▶ Job item: Every line from the start of the data through the line containing "# image must be located" should be retyped exactly; the pictures should not.
____
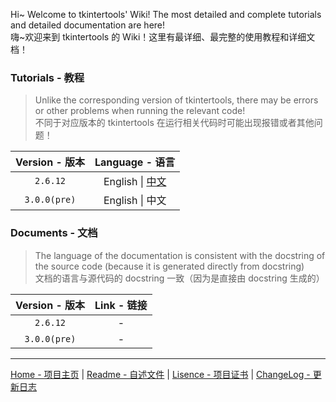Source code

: Hi~ Welcome to tkintertools' Wiki!
The most detailed and complete tutorials and detailed documentation are here!  
嗨~欢迎来到 tkintertools 的 Wiki！这里有最详细、最完整的使用教程和详细文档！

### Tutorials - 教程

> Unlike the corresponding version of tkintertools, there may be errors or other problems when running the relevant code!  
不同于对应版本的 tkintertools 在运行相关代码时可能出现报错或者其他问题！

| Version - 版本 |                 Language - 语言                  |
| :------------: | :----------------------------------------------: |
|    `2.6.12`    | English \| [中文](tutorials/zh/2.6.12/README.md) |
|  `3.0.0(pre)`  |                 English \| 中文                  |

### Documents - 文档

> The language of the documentation is consistent with the docstring of the source code (because it is generated directly from docstring)  
文档的语言与源代码的 docstring 一致（因为是直接由 docstring 生成的）

| Version - 版本 | Link - 链接 |
| :------------: | :---------: |
|    `2.6.12`    |      -      |
|  `3.0.0(pre)`  |      -      |

---

[Home - 项目主页](..) | 
[Readme - 自述文件](../README.md) | 
[Lisence - 项目证书](../LICENSE.txt) | 
[ChangeLog - 更新日志](../CHANGELOG.md)
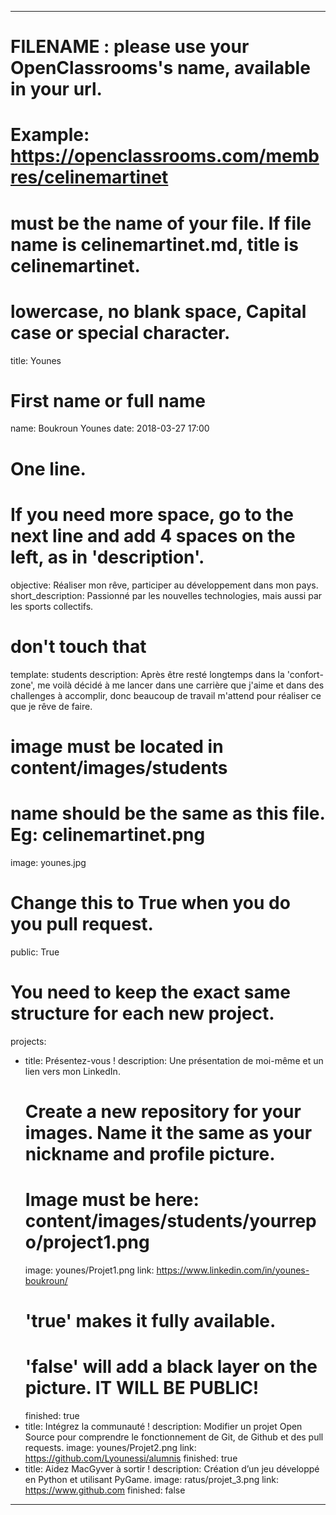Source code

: ---

# FILENAME : please use your OpenClassrooms's name, available in your url.
# Example: https://openclassrooms.com/membres/celinemartinet
# must be the name of your file. If file name is celinemartinet.md, title is celinemartinet.
# lowercase, no blank space, Capital case or special character.
title: Younes

# First name or full name
name: Boukroun Younes
date: 2018-03-27 17:00

# One line.
# If you need more space, go to the next line and add 4 spaces on the left, as in 'description'.
objective: Réaliser mon rêve, participer au développement dans mon pays.
short_description: Passionné par les nouvelles technologies, mais aussi par les sports collectifs.

# don't touch that
template: students
description: 
    Après être resté longtemps dans la 'confort-zone', me voilà décidé à me lancer dans une carrière
    que j'aime et dans des challenges à accomplir, donc beaucoup de travail m'attend pour réaliser ce que je rêve de faire. 

# image must be located in content/images/students
# name should be the same as this file. Eg: celinemartinet.png
image: younes.jpg

# Change this to True when you do you pull request.
public: True

# You need to keep the exact same structure for each new project.
projects:
  - title: Présentez-vous !
    description: Une présentation de moi-même et un lien vers mon LinkedIn.
    # Create a new repository for your images. Name it the same as your nickname and profile picture.
    # Image must be here: content/images/students/yourrepo/project1.png
    image: younes/Projet1.png
    link: https://www.linkedin.com/in/younes-boukroun/
    # 'true' makes it fully available.
    # 'false' will add a black layer on the picture. IT WILL BE PUBLIC!
    finished: true
  - title: Intégrez la communauté !
    description: Modifier un projet Open Source pour comprendre le fonctionnement de Git, de Github et des pull requests. 
    image: younes/Projet2.png
    link: https://github.com/Lyounessi/alumnis
    finished: true
  - title: Aidez MacGyver à sortir !
    description: Création d’un jeu développé en Python et utilisant PyGame.
    image: ratus/projet_3.png
    link: https://www.github.com
    finished: false
---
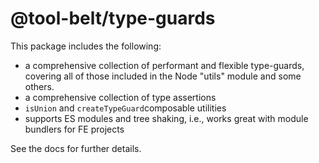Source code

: # @tool-belt/type-guards

This package includes the following:

- a comprehensive collection of performant and flexible type-guards, covering all of those included in the Node "utils"
  module and some others.
- a comprehensive collection of type assertions
- `isUnion` and `createTypeGuard`composable utilities
- supports ES modules and tree shaking, i.e., works great with module bundlers for FE projects

See the docs for further details.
____
▶ Response to the exercise:
Source code

: Hi~ Welcome to tkintertools' Wiki!
The most detailed and complete tutorials and detailed documentation are here!  
嗨~欢迎来到 tkintertools 的 Wiki！这里有最详细、最完整的使用教程和详细文档！

### Tutorials - 教程

> Unlike the corresponding version of tkintertools, there may be errors or other problems when running the relevant code!  
不同于对应版本的 tkintertools 在运行相关代码时可能出现报错或者其他问题！

| Version - 版本 |                 Language - 语言                  |
| :------------: | :----------------------------------------------: |
|    `2.6.12`    | English \| [中文](tutorials/zh/2.6.12/README.md) |
|  `3.0.0(pre)`  |                 English \| 中文                  |

### Documents - 文档

> The language of the documentation is consistent with the docstring of the source code (because it is generated directly from docstring)  
文档的语言与源代码的 docstring 一致（因为是直接由 docstring 生成的）

| Version - 版本 | Link - 链接 |
| :------------: | :---------: |
|    `2.6.12`    |      -      |
|  `3.0.0(pre)`  |      -      |

---

[Home - 项目主页](..) | 
[Readme - 自述文件](../README.md) | 
[Lisence - 项目证书](../LICENSE.txt) | 
[ChangeLog - 更新日志](../CHANGELOG.md)
Source code

: ---

# FILENAME : please use your OpenClassrooms's name, available in your url.
# Example: https://openclassrooms.com/membres/celinemartinet
# must be the name of your file. If file name is celinemartinet.md, title is celinemartinet.
# lowercase, no blank space, Capital case or special character.
title: Younes

# First name or full name
name: Boukroun Younes
date: 2018-03-27 17:00

# One line.
# If you need more space, go to the next line and add 4 spaces on the left, as in 'description'.
objective: Réaliser mon rêve, participer au développement dans mon pays.
short_description: Passionné par les nouvelles technologies, mais aussi par les sports collectifs.

# don't touch that
template: students
description: 
    Après être resté longtemps dans la 'confort-zone', me voilà décidé à me lancer dans une carrière
    que j'aime et dans des challenges à accomplir, donc beaucoup de travail m'attend pour réaliser ce que je rêve de faire. 

# image must be located in content/images/students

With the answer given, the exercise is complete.